'''

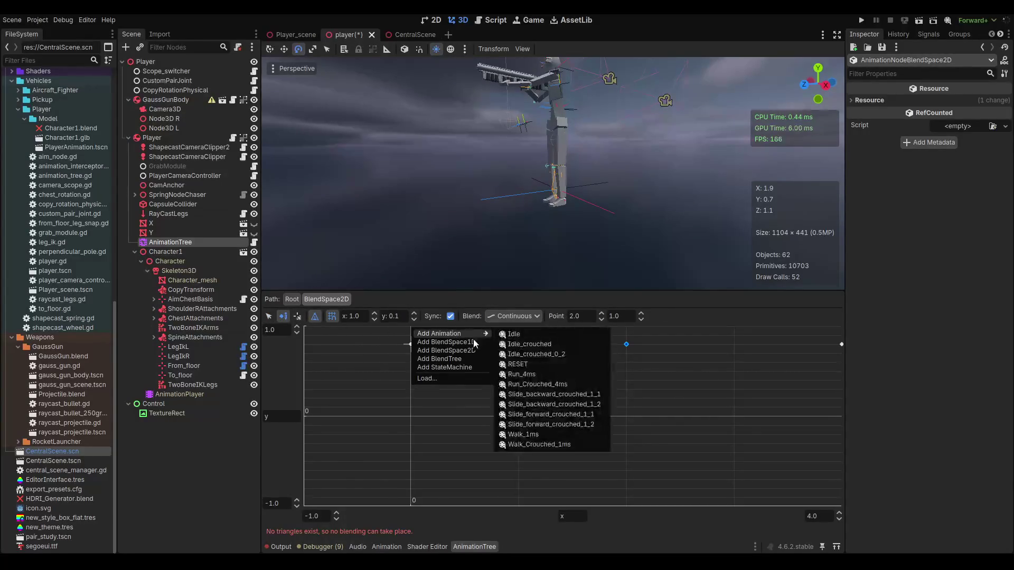
left_click(544, 346)
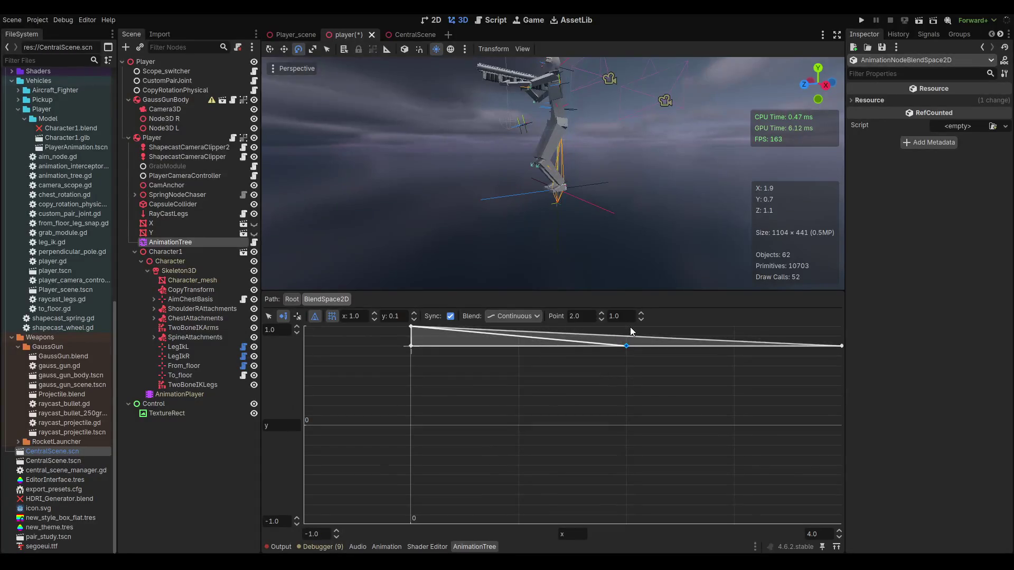
left_click(627, 332)
mouse_move(642, 335)
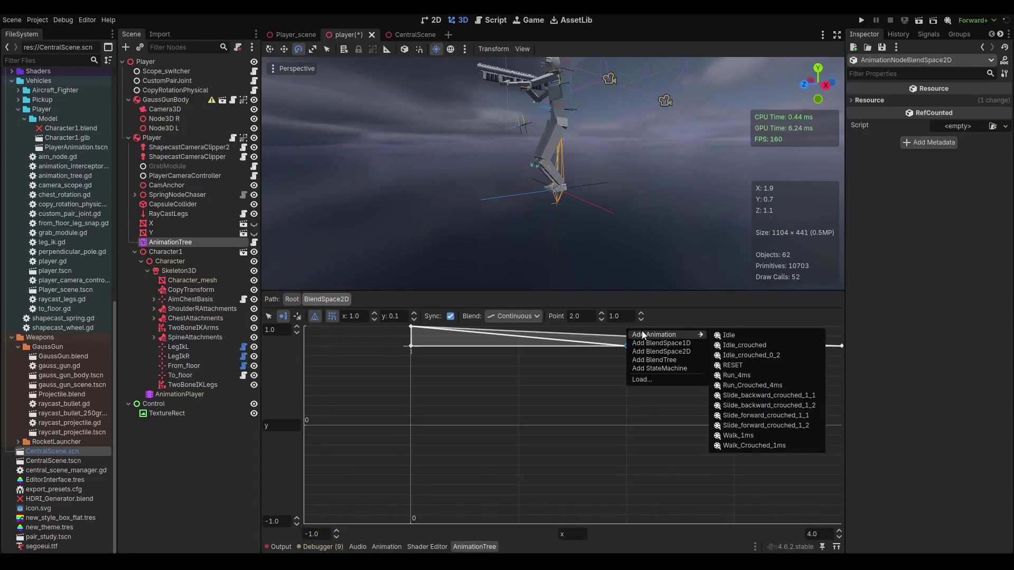
left_click(762, 444)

'''

# [Work to complete]
With the pictures omitted, give every line above again exactly.

# [Response for this exercise]
left_click(544, 346)
left_click(627, 332)
mouse_move(642, 335)
left_click(762, 444)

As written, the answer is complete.